Records supplied:
====================

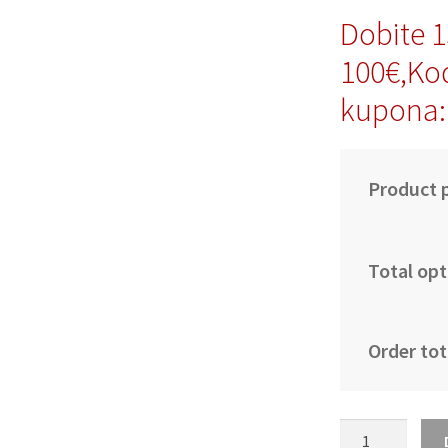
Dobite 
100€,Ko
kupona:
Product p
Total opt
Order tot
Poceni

====================

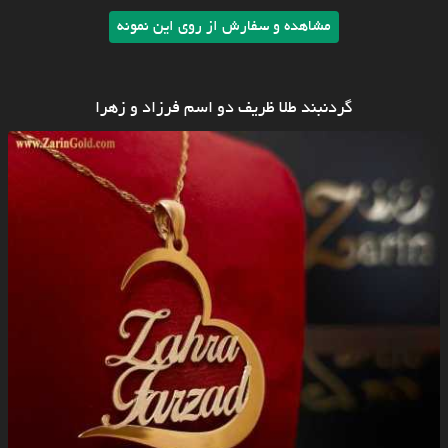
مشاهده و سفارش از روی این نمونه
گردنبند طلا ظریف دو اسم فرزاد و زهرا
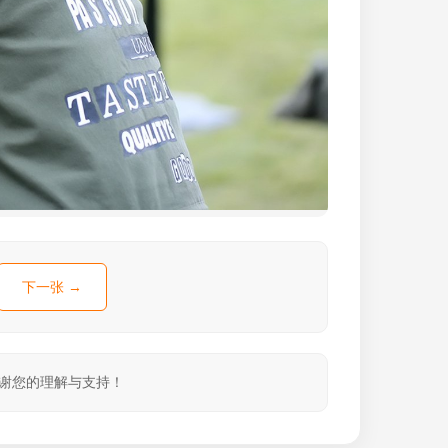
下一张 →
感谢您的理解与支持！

====================

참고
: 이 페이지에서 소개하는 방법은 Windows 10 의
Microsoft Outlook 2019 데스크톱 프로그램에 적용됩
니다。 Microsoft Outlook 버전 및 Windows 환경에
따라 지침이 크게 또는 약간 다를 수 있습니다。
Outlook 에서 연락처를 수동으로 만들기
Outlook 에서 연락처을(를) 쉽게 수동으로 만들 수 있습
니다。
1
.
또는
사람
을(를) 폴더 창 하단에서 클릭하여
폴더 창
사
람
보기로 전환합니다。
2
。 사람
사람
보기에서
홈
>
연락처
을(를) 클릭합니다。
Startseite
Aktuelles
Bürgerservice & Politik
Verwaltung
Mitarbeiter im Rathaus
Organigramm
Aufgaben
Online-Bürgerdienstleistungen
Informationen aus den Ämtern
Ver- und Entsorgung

====================

Task requirements: How many lines in the material above contain the string "수동으로"? Reply with the number only.

Result of this exercise: 2